The practice of revising existing code without changing its intended behavior is called “Refactoring.” Over the last 15 years or so, I have witnessed the power of refactoring. One of the most obvious things that refactoring does is that it helps us remove duplicated code from the system. This not only makes future change easier, it reduces the lines of code that must be maintained. By way of refactoring, TDD makes the code itself more agile. Refactoring has become such a major tool in my practice, that I now wonder if I have written more lines of code than I have deleted in the last five years. When I come to a system that is completely covered by tests, I am able to remove duplicated code. This allows me to remove duplicated tests as well. If a system hasn’t been refactored well, I may end up removing more lines of code because of duplication, than I add when I make a new features.
Refactoring improves the internal design by allowing us to do simple things like renaming variables and methods. I do realize that some of this can be done using modern refactoring tools without TDD, but there are many cases where dynamic types, strings and reflection cannot be determined by a refactoring tool. You can break a system by renaming when you don’t have tests.

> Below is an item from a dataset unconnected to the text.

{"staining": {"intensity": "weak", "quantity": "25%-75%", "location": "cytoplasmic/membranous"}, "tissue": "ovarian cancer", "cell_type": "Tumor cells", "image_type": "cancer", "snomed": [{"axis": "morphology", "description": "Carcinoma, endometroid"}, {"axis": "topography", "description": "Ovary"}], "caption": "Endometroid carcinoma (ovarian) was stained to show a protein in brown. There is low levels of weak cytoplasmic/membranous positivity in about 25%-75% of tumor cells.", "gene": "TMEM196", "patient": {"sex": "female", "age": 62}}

When I first switched to TDD, this power was a game changer. For the first part of my career, I had to be very, very careful not to change things. I looked for ways to not touch things in order to improve my ability to finish a new feature faster. When a design is good, this can still be a good thing to do, but the fear of change usually leads to system deterioration. Doesn’t it make sense that we learn more as we spend more time in a problem domain? Don’t you think that if we know more about a problem domain that it would help us design code that matches that domain better? Then it only makes sense that we will have better ideas for the code’s design after some of the code has already been developed. The more experience we gain, the more we see how the design could be improved. TDD gives you the power to make those improvements.

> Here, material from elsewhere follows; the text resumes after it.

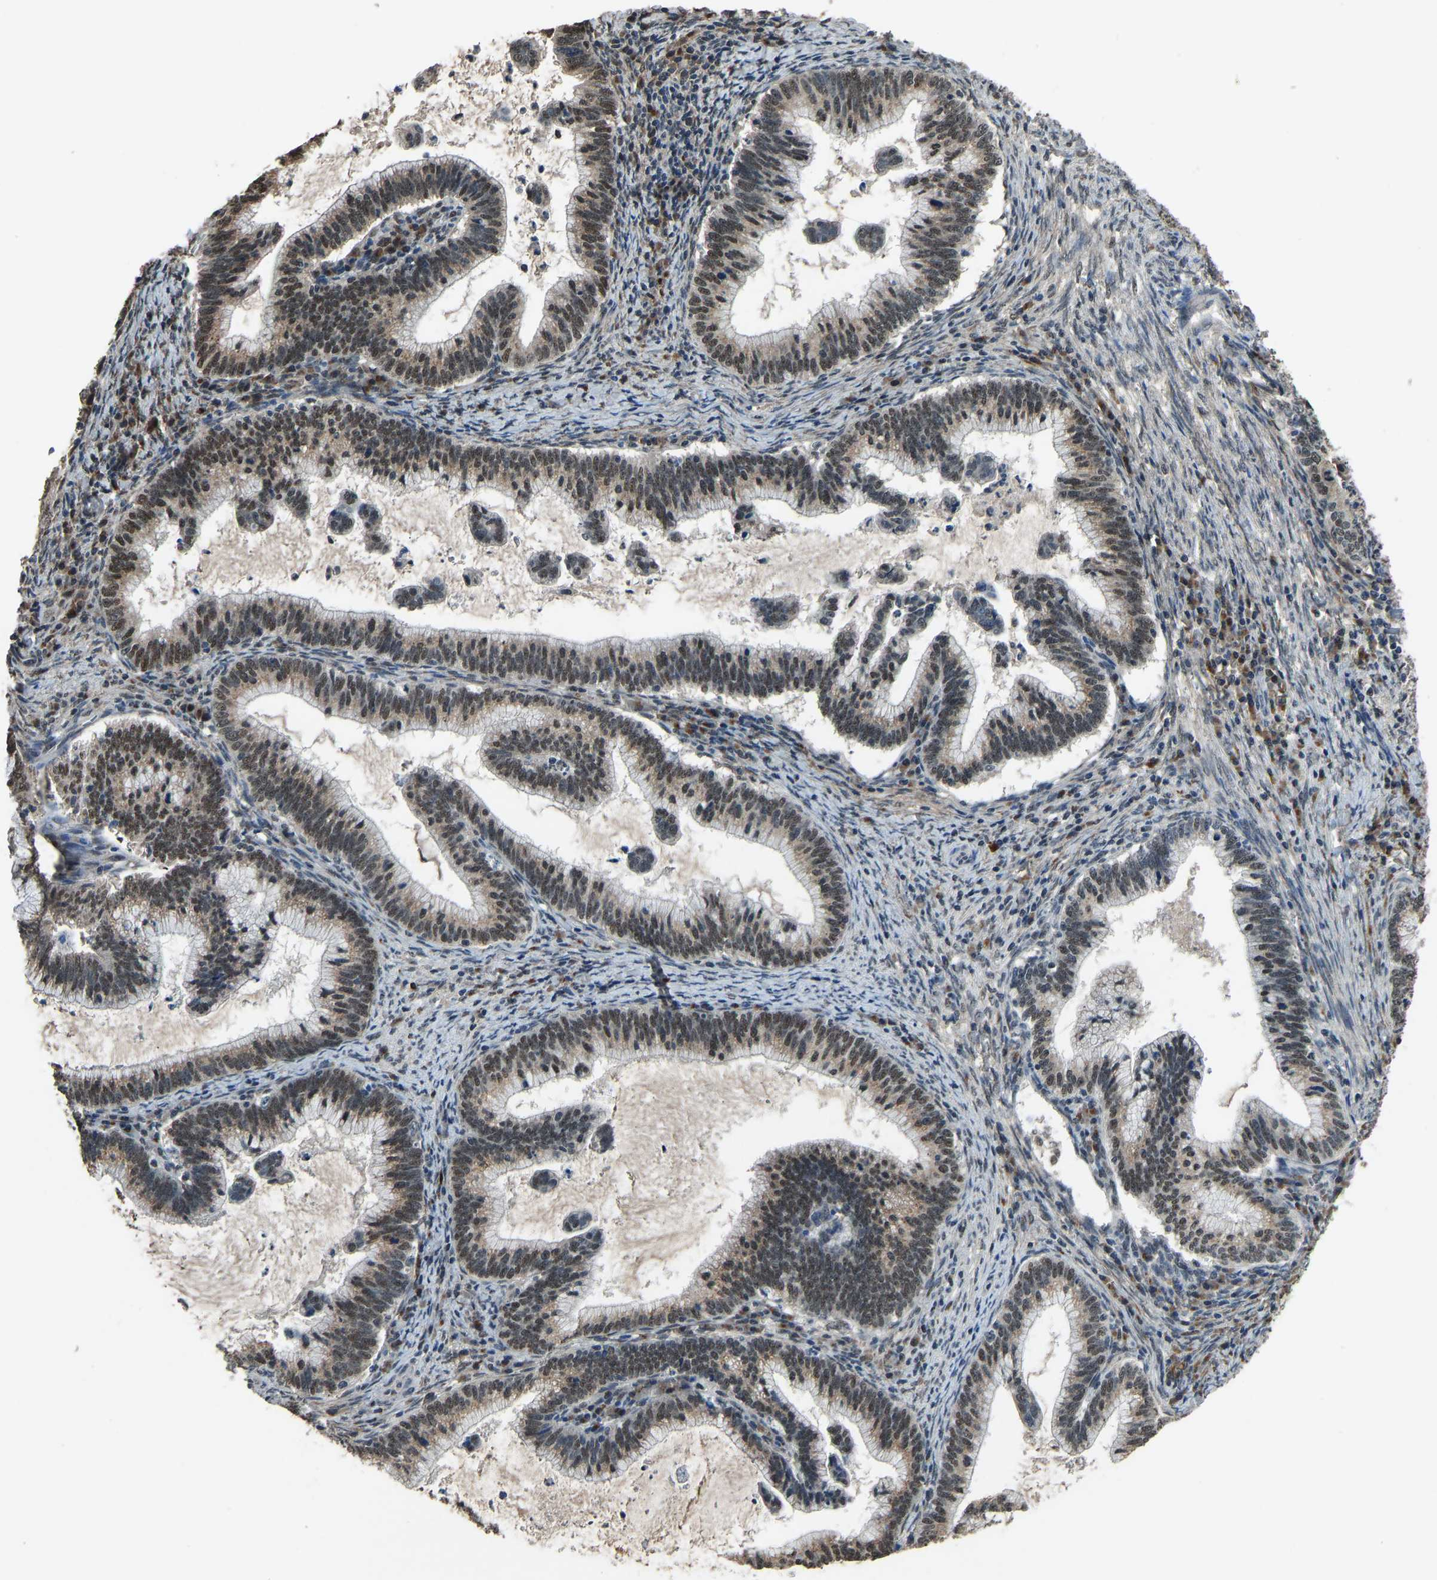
{"staining": {"intensity": "weak", "quantity": ">75%", "location": "cytoplasmic/membranous,nuclear"}, "tissue": "cervical cancer", "cell_type": "Tumor cells", "image_type": "cancer", "snomed": [{"axis": "morphology", "description": "Adenocarcinoma, NOS"}, {"axis": "topography", "description": "Cervix"}], "caption": "Brown immunohistochemical staining in human cervical adenocarcinoma reveals weak cytoplasmic/membranous and nuclear expression in about >75% of tumor cells. (DAB IHC with brightfield microscopy, high magnification).", "gene": "TOX4", "patient": {"sex": "female", "age": 36}}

As I mentioned in the previous article in this series, TDD also helps us design better interfaces because it usually forces us to build something that we can imagine. This helps us to make small, single-responsibility classes. That’s the “S” in the SOLID principles. In fact, TDD tends to naturally help us to follow most of those principles. We tend to make small classes, so they tend to be closely related to a single feature and that makes them more closed to change. That’s the Open Closed Principle. We also tend to inject the objects because they are much easier to test that way. That causes us to reverse the dependencies naturally. That’s the Dependency Inversion Principle. When we near a boundary, it becomes much harder to test, so we tend to use interfaces that represent the difficult boundaries to test. That’s the Interface Segregation Principle. Interesting isn’t it?

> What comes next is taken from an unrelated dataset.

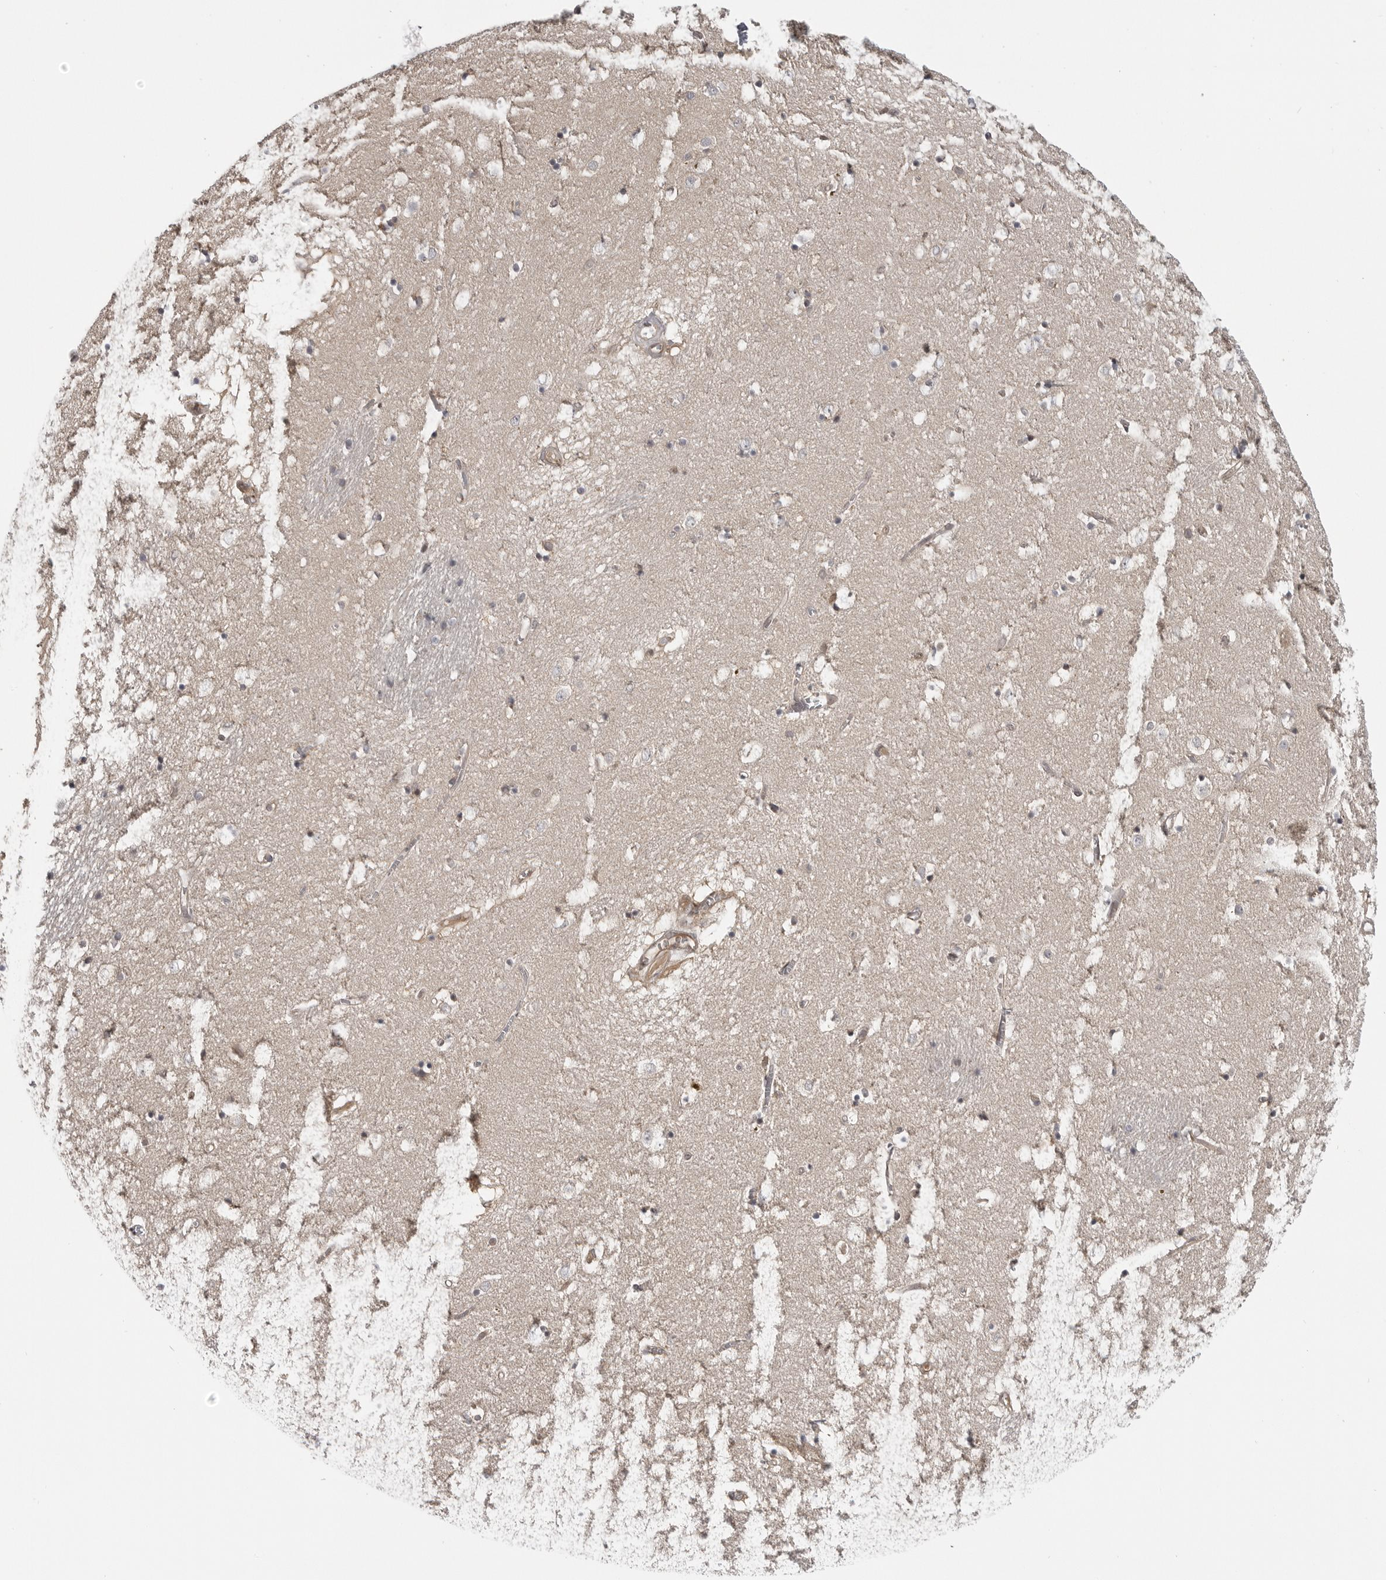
{"staining": {"intensity": "negative", "quantity": "none", "location": "none"}, "tissue": "caudate", "cell_type": "Glial cells", "image_type": "normal", "snomed": [{"axis": "morphology", "description": "Normal tissue, NOS"}, {"axis": "topography", "description": "Lateral ventricle wall"}], "caption": "The IHC photomicrograph has no significant positivity in glial cells of caudate. (DAB (3,3'-diaminobenzidine) immunohistochemistry, high magnification).", "gene": "CEP295NL", "patient": {"sex": "male", "age": 70}}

Have you ever considered how you might make a spider web? I’m going to guess that it wouldn’t be trivial, especially if I gave you constraints that actual spiders have, such as where certain objects are placed, how much wind there is and so on. Now what if I was able to reduce your brain to the size of a spider’s and then ask you to make those same webs?
The reason I ask such a strange question, is that it seems possible that some things we do can be done with less mental energy if we use simple, repeatable disciplines. TDD appears to be a discipline like that. When we practice it, it helps us to naturally produce beautiful code in a variety of unusual circumstances, much like a spider is able to make a beautiful and functional web in many different places and conditions.